Emilia stepped forward. “The kind of woman who noticed her husband was surrounded by thieves.”
Security entered before Vanessa could reply. Two officers stood by the door. Human Resources followed shortly after.
Niklas remained composed. “Escort Ms. Kohl to her office. Supervise the removal of her personal belongings, block her access, and secure all devices for legal review.”
Vanessa stared at him. “Do you think this will end with me?”
Emilia immediately picked up on the phrasing. Not confusion—a threat.
Niklas heard it too. “Who else?”
Vanessa smiled weakly. “Check your head of procurement. Review the consulting contracts. Check who signed them while you were too busy to appear untouchable.”
Within an hour, the external lawyers returned. Documents were locked. Email access for several senior employees was suspended.
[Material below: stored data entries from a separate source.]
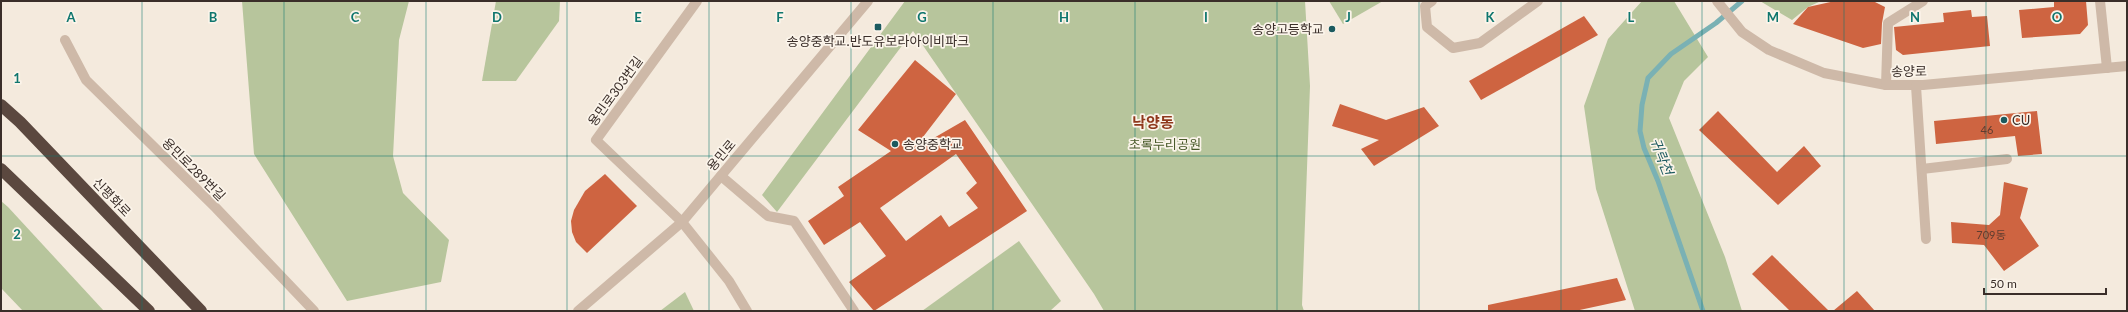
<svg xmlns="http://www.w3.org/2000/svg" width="2128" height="312" viewBox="0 0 2128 312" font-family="Lato,'Noto Sans KR',sans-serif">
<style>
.green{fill:#b7c59c}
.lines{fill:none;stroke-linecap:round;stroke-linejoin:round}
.stream{stroke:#7ab1b4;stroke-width:5}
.building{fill:#ce6441;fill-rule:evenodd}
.minor{stroke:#ceb9a8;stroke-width:10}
.highway{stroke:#5b483f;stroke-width:12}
.grid{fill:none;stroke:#0f766e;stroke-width:1;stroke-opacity:0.55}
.poi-dot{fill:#1b5a5f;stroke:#fbf4ea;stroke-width:1.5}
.labels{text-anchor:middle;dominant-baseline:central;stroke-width:3.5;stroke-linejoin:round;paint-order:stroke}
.number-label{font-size:11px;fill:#5f3c2f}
.poi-label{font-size:13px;fill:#3a2e29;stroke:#fbf4ea;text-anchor:start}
.street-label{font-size:13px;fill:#3a2e29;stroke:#fbf4ea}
.park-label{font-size:13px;fill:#495a2a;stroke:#fbf4ea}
.water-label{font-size:14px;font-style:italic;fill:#1b5a5f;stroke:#fbf4ea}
.quarter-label{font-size:15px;font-weight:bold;fill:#8f381c;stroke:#fbf4ea}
.grid-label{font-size:13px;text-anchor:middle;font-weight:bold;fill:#0f766e;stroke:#fbf4ea;stroke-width:3.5;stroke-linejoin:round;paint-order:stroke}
</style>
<rect width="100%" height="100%" fill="#f4eadd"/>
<g class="green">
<polygon points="242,1 409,1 399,40 393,156 403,193 449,240 441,282 347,301 254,154"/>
<polygon points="496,1 560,1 559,21 516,81 482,81"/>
<polygon points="905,1 1305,1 1310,86 1302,305 1304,311 1104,311 1094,294 913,31 777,212 762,195"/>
<polygon points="1329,1 1383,1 1343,24"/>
<polygon points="1642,1 1674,1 1708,57 1684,81 1669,118 1725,257 1742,311 1635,311 1596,189 1584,106 1608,39"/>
<polygon points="1760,1 1821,1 1808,7 1792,20"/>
<polygon points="1,201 8,207 104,311 23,311 1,288"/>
<polygon points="1019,241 1061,301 1050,311 922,311"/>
<polygon points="685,292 694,311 660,311"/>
</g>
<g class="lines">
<polyline class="stream" points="1703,311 1658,181 1644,148 1640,131 1642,105 1648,78 1671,54 1716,23 1742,1"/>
</g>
<g class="building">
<polygon points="1835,1 1873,1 1885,7 1882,23 1881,44 1863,48 1793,24 1808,7"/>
<polygon points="2054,1 2086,1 2088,25 2080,34 2022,38 2019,10 2054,7"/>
<polygon points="1971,10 1972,17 1987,16 1990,46 1903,55 1896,50 1894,27 1944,22 1943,13"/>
<polygon points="1584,16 1598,35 1481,100 1469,81"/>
<path d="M915,60l41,34 -43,56 52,-30 62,91 -153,100 -25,-29 37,-26 -26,-34 -36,23 -16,-24 36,-25 -6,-9 53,-36 -33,-21zM956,154l21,29 -11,10 12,15 -29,19 -8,-12 -35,26 -26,-33z"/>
<polygon points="1340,104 1386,120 1424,107 1439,126 1374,166 1361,149 1379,140 1332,126"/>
<polygon points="1718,111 1777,172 1804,146 1821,166 1778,205 1699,130"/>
<polygon points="2037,111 2042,154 2018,156 2015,136 1936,144 1934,121"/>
<polygon points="605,174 637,206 587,253 576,242 572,232 571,221 574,210 585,191"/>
<polygon points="2004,182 2028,188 2020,218 2039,246 2004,271 1984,245 1952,243 1951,222 1989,225 2000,215"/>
<polygon points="1772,255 1829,311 1790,311 1752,274"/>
<polygon points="1617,278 1626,300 1575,311 1488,311 1488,305"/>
<polygon points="1857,291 1875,311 1833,311"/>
</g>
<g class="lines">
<g class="minor">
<polyline points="697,1 596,140 682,222 729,281 747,311"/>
<polyline points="1432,1 1425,6 1427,27 1453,48 1480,43 1538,1"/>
<polyline points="1717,1 1742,32 1769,50 1824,73 1886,85 1923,85 2127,66"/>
<polyline points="2100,1 2107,68"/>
<polyline points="65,40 86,80 216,208 314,311"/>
<polyline points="1886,85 1888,23 1923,1"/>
<polyline points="1916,86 1926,239"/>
<polyline points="1922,169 2007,159"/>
<polyline points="721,176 768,216 794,221 854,311"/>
<polyline points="578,311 682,222 868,1"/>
</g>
<g class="highway">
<polyline points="1,105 20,122 201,311"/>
<polyline points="1,169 149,311"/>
</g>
</g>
<path class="grid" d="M142,1v310M284,1v310M426,1v310M567,1v310M709,1v310M851,1v310M993,1v310M1135,1v310M1277,1v310M1419,1v310M1561,1v310M1702,1v310M1844,1v310M1986,1v310M1,156h2126"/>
<g class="poi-dot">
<rect x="874" y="23" width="8" height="8" rx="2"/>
<circle cx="1332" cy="29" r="4"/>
<circle cx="2004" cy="120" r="4"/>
<circle cx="895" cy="144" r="4"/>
</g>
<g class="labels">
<g class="number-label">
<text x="1987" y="129">46</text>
<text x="1991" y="234">709동</text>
</g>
<g class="poi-label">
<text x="1324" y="29" text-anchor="end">송양고등학교</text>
<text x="878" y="41" text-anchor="middle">송양중학교.반도유보라아이비파크</text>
<text x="2012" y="120">CU</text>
<text x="903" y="144">송양중학교</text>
</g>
<g class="street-label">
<text transform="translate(1909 71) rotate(-1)">송양로</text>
<text transform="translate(615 91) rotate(-54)">용민로303번길</text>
<text transform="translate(721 155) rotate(-50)">용민로</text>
<text transform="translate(194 169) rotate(45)">용민로289번길</text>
<text transform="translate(112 197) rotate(46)">신평화로</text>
</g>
<g class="park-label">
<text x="1165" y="144">초록누리공원</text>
</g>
<g class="water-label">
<text transform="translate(1662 156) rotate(69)">귀락천</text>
</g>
<g class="quarter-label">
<text x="1153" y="122">낙양동</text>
</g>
</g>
<g class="grid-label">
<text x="71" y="22">A</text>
<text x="213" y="22">B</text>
<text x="355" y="22">C</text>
<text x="497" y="22">D</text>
<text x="638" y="22">E</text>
<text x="780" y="22">F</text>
<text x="922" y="22">G</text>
<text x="1064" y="22">H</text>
<text x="1206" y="22">I</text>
<text x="1348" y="22">J</text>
<text x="1490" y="22">K</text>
<text x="1631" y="22">L</text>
<text x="1773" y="22">M</text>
<text x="1915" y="22">N</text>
<text x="2057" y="22">O</text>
<text x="17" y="83">1</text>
<text x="17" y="239">2</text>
</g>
<rect width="2128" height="312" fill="none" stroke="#3a2e29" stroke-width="4"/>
<path d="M1984 288v6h122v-6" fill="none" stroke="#3a2e29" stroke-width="2"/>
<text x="1990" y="288" font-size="12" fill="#3a2e29" stroke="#fbf4ea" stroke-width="3" paint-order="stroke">50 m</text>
</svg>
What Niklas had wanted to keep secret expanded into a full-blown investigation.
Around midnight, there was enough evidence to hand the case over to the public prosecutor’s office: manipulated tenders, bribes, fraudulent suppliers, forged permits—all coordinated through administrative channels.
Emilia stayed—not because Niklas asked her to, but because the truth was finally out.
Around 1:00 a.m., they stood alone in his office. The city lights burned coldly outside.
“I should have seen it sooner,” Niklas said.
“You should have seen a lot of things sooner,” Emilia replied.
He accepted this in silence. After a pause, he said, “I never cheated on you with her.”
Emilia looked at him. “I believe you now.”
It wasn’t forgiveness. Just the truth, separated from the wreckage.
“And what about us?”
She let the silence sink in. “We won’t automatically become something again just because your secretary was delusional and your procurement team was corrupt.”
A faint, tired smile flickered across his face.
“That sounds like you.”
“That’s because I never pretended to be someone else for long.”
He studied her. “Are you leaving again?”
Emilia glanced at the stack of confiscated files. “Tomorrow I’ll still be an employee at the company. Someone probably needs to finalize the quarterly reports.”
He exhaled softly. “My wife as an undercover agent in my own company.”
“Separated wife,” she corrected. “Don’t get sentimental.”
She paused at the door. “Vanessa was right about one thing. Your company was essentially a place where people covered for your negligence. That ends now—or everything else will.”
Then she left.
The following week, Vanessa Kohl’s arrest made regional headlines. Two executives resigned even before they received their summonses. Halstein Innovations survived—battered, but resilient.
The mark on Emilia’s cheek faded after two days.
What lay beneath it took longer.
But for the first time in almost a year, the lies were gone—and that was a start neither of them could fake.